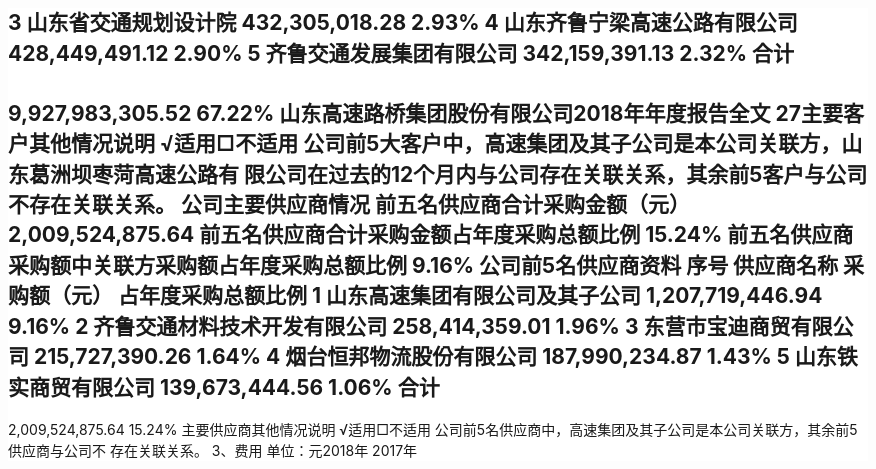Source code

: 3
山东省交通规划设计院
432,305,018.28
2.93%
4
山东齐鲁宁梁高速公路有限公司
428,449,491.12
2.90%
5
齐鲁交通发展集团有限公司
342,159,391.13
2.32%
合计
--
9,927,983,305.52
67.22%
山东高速路桥集团股份有限公司2018年年度报告全文
27主要客户其他情况说明
√适用□不适用
公司前5大客户中，高速集团及其子公司是本公司关联方，山东葛洲坝枣菏高速公路有
限公司在过去的12个月内与公司存在关联关系，其余前5客户与公司不存在关联关系。
公司主要供应商情况
前五名供应商合计采购金额（元）
2,009,524,875.64
前五名供应商合计采购金额占年度采购总额比例
15.24%
前五名供应商采购额中关联方采购额占年度采购总额比例
9.16%
公司前5名供应商资料
序号
供应商名称
采购额（元）
占年度采购总额比例
1
山东高速集团有限公司及其子公司
1,207,719,446.94
9.16%
2
齐鲁交通材料技术开发有限公司
258,414,359.01
1.96%
3
东营市宝迪商贸有限公司
215,727,390.26
1.64%
4
烟台恒邦物流股份有限公司
187,990,234.87
1.43%
5
山东铁实商贸有限公司
139,673,444.56
1.06%
合计
--
2,009,524,875.64
15.24%
主要供应商其他情况说明
√适用□不适用
公司前5名供应商中，高速集团及其子公司是本公司关联方，其余前5供应商与公司不
存在关联关系。
3、费用
单位：元2018年
2017年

* * * *

*WRITTEN TASK*. Only lines with the word "高速集团及其子公司是本公司关联方" are needed. Copy them from the preceding records.

*SOLUTION*.
公司前5大客户中，高速集团及其子公司是本公司关联方，山东葛洲坝枣菏高速公路有
公司前5名供应商中，高速集团及其子公司是本公司关联方，其余前5供应商与公司不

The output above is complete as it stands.